▸ **RECORDED INFORMATION**:

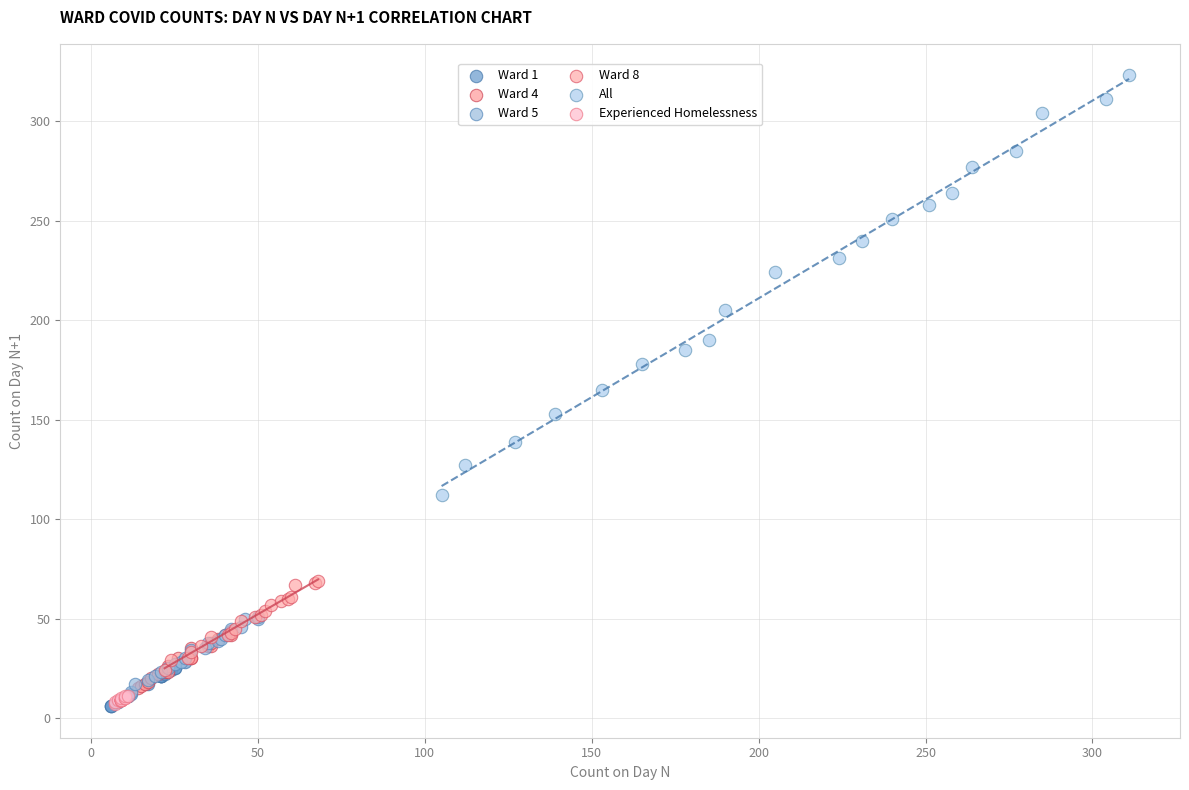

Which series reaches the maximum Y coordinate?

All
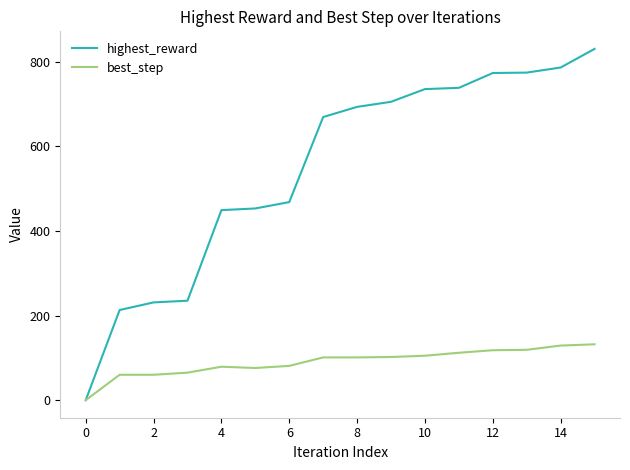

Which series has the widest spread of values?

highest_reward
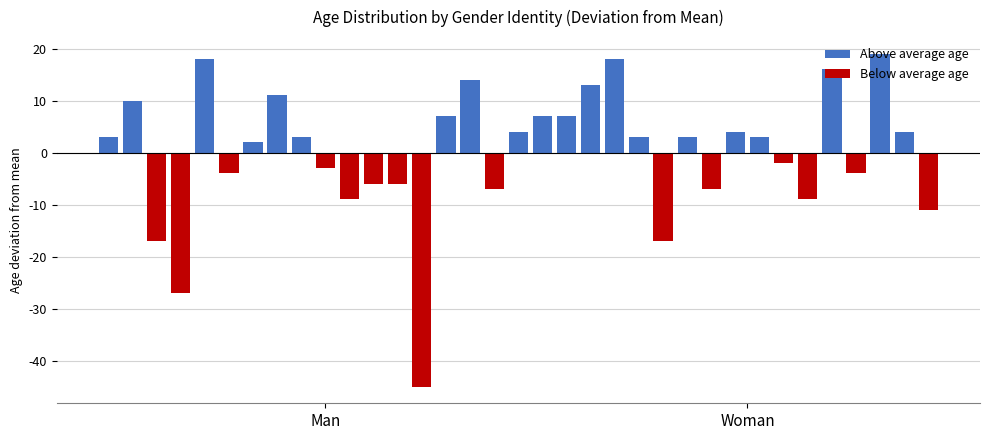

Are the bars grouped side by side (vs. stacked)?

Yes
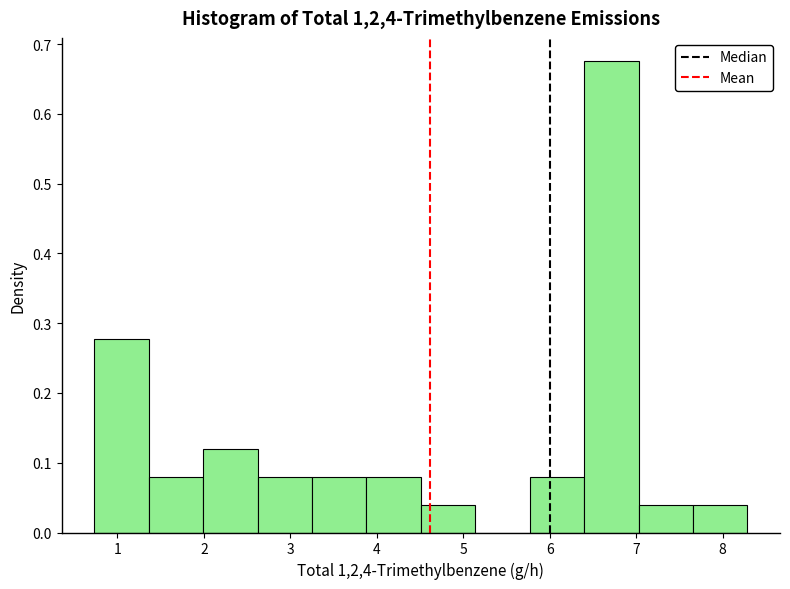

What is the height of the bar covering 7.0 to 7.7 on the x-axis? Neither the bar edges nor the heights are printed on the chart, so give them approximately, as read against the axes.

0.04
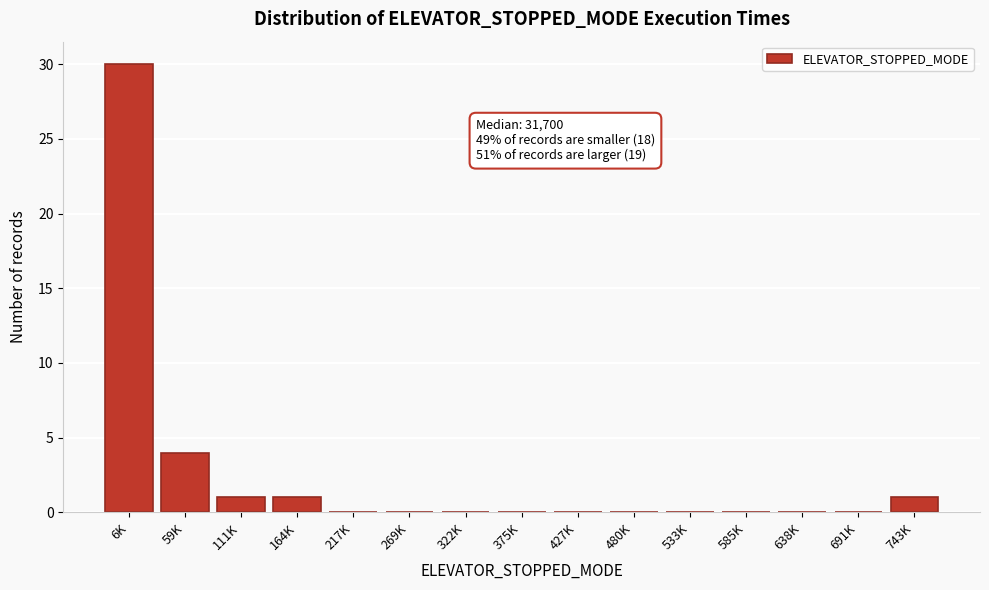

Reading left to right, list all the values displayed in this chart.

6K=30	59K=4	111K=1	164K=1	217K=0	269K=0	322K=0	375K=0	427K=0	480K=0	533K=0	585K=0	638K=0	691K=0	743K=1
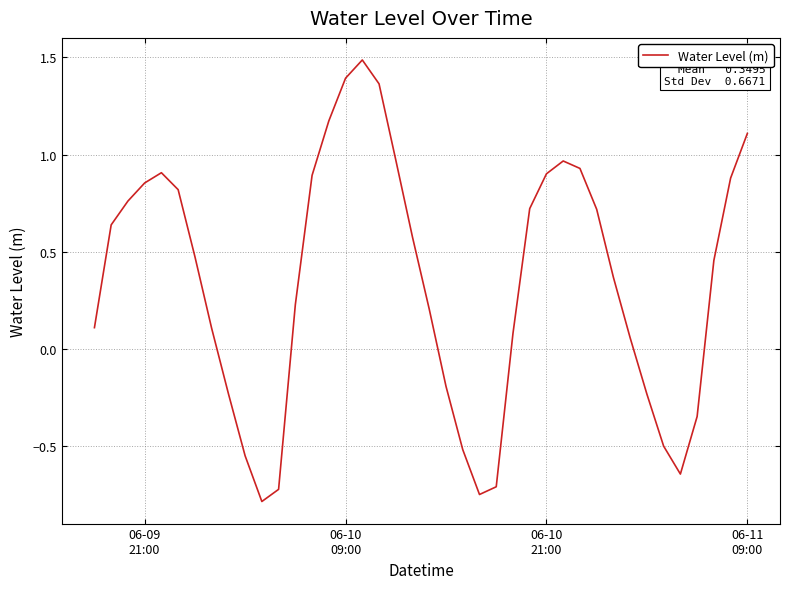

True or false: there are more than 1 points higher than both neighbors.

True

▸ **TASK DETAILS**: Could you swap every "chart" in the records above for "plot" and give them again with nothing else changed and the pictures left out?

▸ **RESPONSE**:
Which series reaches the maximum Y coordinate?

All

Which series has the widest spread of values?

highest_reward

Are the bars grouped side by side (vs. stacked)?

Yes

What is the height of the bar covering 7.0 to 7.7 on the x-axis? Neither the bar edges nor the heights are printed on the plot, so give them approximately, as read against the axes.

0.04

Reading left to right, list all the values displayed in this plot.

6K=30	59K=4	111K=1	164K=1	217K=0	269K=0	322K=0	375K=0	427K=0	480K=0	533K=0	585K=0	638K=0	691K=0	743K=1

True or false: there are more than 1 points higher than both neighbors.

True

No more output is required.